A command-line tool for parsing and emitting individual records from a directory containing compressed and line-delimited Smithsonian OpenAccess JSON files.

$> go run -mod vendor cmd/emit/main.go -h -bucket-uri string A valid GoCloud bucket URI. Valid schemes are: file://, s3:// and si:// which is signals that data should be retrieved from the Smithsonian's 'smithsonian-open-access' S3 bucket. -format-json Format JSON output for each record. -json Emit a JSON list. -null Emit to /dev/null -oembed Emit results as OEmbed records -query value One or more {PATH}={REGEXP} parameters for filtering records. -query-mode string Specify how query filtering should be evaluated. Valid modes are: ALL, ANY (default "ALL") -stats Display timings and statistics. -stdout Emit to STDOUT (default true) -validate-edan Ensure each record is a valid EDAN document. -validate-json Ensure each record is valid JSON. -workers int The maximum number of concurrent workers. This is used to prevent filehandle exhaustion. (default 10)

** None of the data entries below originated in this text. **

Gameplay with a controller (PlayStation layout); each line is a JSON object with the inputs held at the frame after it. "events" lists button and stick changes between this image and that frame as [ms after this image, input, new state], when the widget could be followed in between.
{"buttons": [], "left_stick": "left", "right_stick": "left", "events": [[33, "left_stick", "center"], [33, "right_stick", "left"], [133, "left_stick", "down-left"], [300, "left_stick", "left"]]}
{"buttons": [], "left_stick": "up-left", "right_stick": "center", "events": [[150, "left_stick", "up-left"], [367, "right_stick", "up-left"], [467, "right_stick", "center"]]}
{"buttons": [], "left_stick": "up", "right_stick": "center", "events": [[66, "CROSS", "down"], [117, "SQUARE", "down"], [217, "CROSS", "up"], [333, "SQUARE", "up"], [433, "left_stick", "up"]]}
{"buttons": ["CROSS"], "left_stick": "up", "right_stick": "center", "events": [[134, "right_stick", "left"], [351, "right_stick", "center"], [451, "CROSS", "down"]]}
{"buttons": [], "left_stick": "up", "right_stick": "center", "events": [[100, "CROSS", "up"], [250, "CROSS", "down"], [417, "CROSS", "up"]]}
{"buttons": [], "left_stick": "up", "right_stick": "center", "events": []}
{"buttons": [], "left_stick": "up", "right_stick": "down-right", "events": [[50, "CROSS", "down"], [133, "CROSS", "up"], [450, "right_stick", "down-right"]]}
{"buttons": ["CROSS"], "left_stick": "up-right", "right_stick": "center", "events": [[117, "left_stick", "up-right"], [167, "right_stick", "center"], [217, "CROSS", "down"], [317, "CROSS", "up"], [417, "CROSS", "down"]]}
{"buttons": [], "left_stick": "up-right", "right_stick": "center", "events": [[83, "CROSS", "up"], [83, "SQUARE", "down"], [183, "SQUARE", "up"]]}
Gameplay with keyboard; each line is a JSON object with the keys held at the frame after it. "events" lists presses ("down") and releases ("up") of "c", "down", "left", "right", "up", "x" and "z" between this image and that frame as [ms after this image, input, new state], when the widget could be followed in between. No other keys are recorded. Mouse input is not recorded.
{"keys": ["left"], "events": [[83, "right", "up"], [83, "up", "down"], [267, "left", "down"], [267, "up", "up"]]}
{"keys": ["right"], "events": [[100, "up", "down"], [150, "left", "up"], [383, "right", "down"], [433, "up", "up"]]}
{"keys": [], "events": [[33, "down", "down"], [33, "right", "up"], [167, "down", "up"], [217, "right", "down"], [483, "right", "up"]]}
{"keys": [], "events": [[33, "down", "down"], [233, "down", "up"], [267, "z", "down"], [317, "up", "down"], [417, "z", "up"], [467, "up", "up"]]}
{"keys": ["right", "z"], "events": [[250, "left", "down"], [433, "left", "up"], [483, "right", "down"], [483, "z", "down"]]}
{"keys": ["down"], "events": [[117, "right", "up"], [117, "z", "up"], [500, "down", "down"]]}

For example, processing every record in the OpenAccess dataset ensuring it is valid JSON and emitting it to `/dev/null`:

go run -mod vendor cmd/emit/main.go -bucket-uri file:///usr/local/OpenAccess
-stdout=false
-validate-json \ -null
-stats
-workers 20
metadata/objects

2020/06/26 10:19:17 Processed 11620642 records in 12m1.141284159s


Or processing everything in the [Air and Space](https://airandspace.si.edu/collections) collection as JSON, passing the result to the `jq` tool and searching for things with "space" in the title:

$> go run -mod vendor cmd/emit/main.go -bucket-uri file:///usr/local/OpenAccess
-json
-validate-json \
metadata/objects/NASM/
| jq '.[]["title"]'
| grep -i 'space'
| sort

"Medal, NASA Space Flight, Sally Ride" "Medal, STS-7, Smithsonian National Air and Space Museum, Sally Ride" "Mirror, Primary Backup, Hubble Space Telescope" "Model, 1:5, Hubble Space Telescope" "Model, Space Shuttle, Delta-Wing High Cross-Range Orbiter Concept" "Model, Space Shuttle, Final Orbiter Concept" "Model, Space Shuttle, North American Rockwell Final Design, 1:15" "Model, Space Shuttle, Straight-Wing Low Cross-Range Orbiter Concept" "Model, Wind Tunnel, Convair Space Shuttle, 0.006 scale" "Orbiter, Space Shuttle, OV-103, Discovery" "Space Food, Beef and Vegetables, Mercury, Friendship 7" "Spacecraft, Mariner 10, Flight Spare" "Spacecraft, New Horizons, Mock-up, model" "Suit, SpaceShipOne, Mike Melvill"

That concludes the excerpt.